Puritan Board Graduate
Are family and state properly considered different spheres, or is the state an extension of some sort of the family? If they are different spheres, did the distinction evolve over time or was it there at the beginning? What are some of the implications of the various views of family and state?
 
Toward a Theology of the State*

The above is an article by John Frame that indicates that the state is the head of the family that is the nation. Although that is true, I don't see how that should affect the fact that there are and should be godly and biblical limitations on the state's sphere of responsibility, power and prerogative, and in relation to the family, and the individual and the church.
 
The power of the family has been broken by the modern state, by among other things, taxation e.g. death duties/inheritance tax in the name of egalitarianism and to flatten possible rival power centres to the state. This is all part of a wrong-headed socialism, that thinks that people can't be happy unless the standard of living is similar throughout society.

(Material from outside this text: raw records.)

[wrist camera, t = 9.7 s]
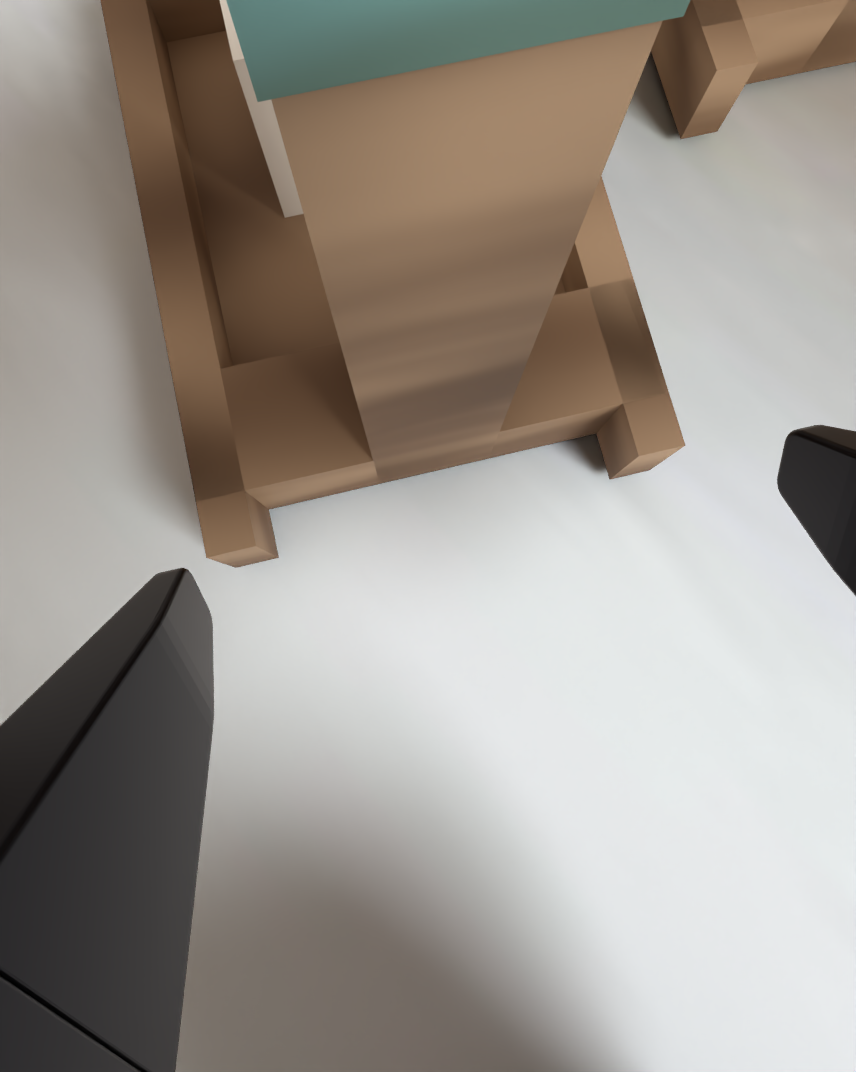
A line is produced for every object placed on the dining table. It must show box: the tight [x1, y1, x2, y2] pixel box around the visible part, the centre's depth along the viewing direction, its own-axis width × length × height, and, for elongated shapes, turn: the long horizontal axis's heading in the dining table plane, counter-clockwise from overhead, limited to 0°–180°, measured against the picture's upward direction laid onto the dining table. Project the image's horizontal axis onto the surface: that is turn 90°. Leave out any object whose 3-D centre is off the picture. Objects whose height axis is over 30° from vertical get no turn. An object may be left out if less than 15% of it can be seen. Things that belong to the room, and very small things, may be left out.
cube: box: [220, 0, 303, 218], centre depth 16 cm, size 5×5×5 cm
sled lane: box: [101, 0, 690, 567], centre depth 12 cm, size 17×12×14 cm
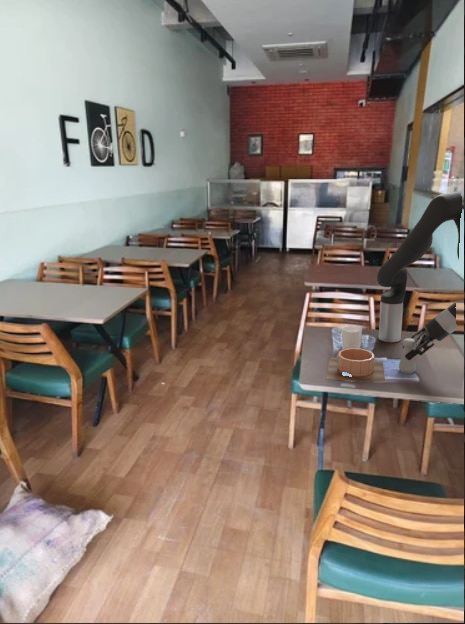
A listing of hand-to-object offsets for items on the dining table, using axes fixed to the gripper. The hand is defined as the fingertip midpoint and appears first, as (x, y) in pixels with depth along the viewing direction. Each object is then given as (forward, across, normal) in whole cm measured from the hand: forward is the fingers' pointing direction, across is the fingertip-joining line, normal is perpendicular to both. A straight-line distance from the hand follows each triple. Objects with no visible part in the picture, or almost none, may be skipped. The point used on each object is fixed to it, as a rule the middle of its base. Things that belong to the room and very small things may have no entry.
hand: (405, 353), depth 154 cm
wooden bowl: (+17, +2, -7) cm, 18 cm away
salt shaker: (+5, 0, +6) cm, 8 cm away
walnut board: (+17, +2, -7) cm, 19 cm away
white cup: (+19, -18, -8) cm, 27 cm away
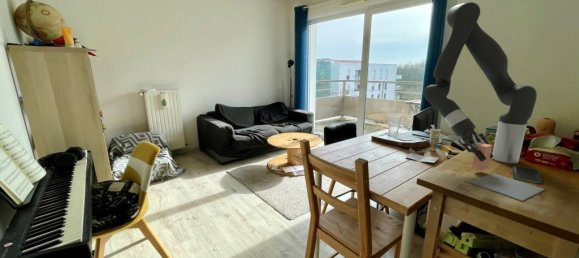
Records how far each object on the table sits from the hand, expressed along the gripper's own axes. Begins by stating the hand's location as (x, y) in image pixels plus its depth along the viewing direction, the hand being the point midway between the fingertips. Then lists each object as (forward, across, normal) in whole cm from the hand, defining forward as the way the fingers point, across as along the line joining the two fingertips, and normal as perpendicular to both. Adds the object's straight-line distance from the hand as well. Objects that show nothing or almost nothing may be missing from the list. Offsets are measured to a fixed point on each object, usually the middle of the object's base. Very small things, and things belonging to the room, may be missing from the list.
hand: (487, 158), depth 96 cm
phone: (+11, +13, -1) cm, 17 cm away
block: (+2, 0, +4) cm, 5 cm away
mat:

It doesn't make for a strong and dynamic society but a bland, grey and standardised society. In a more Christian order of things there would be more strong families, extended families and clans with multi-generational wealth.

The nation as a family has been devastated - e.g. in Britain, since WW II - by uncontrolled immigration, multi-culturalism and multi-faithism. Also in Britain, the head of the family that is the nation, the state, has had its sovereignty restricted and traduced by the European Union.

It serves us right. There was little or no thanks to God, and no turning back to Him, after the tragedy and deliverance of WW II.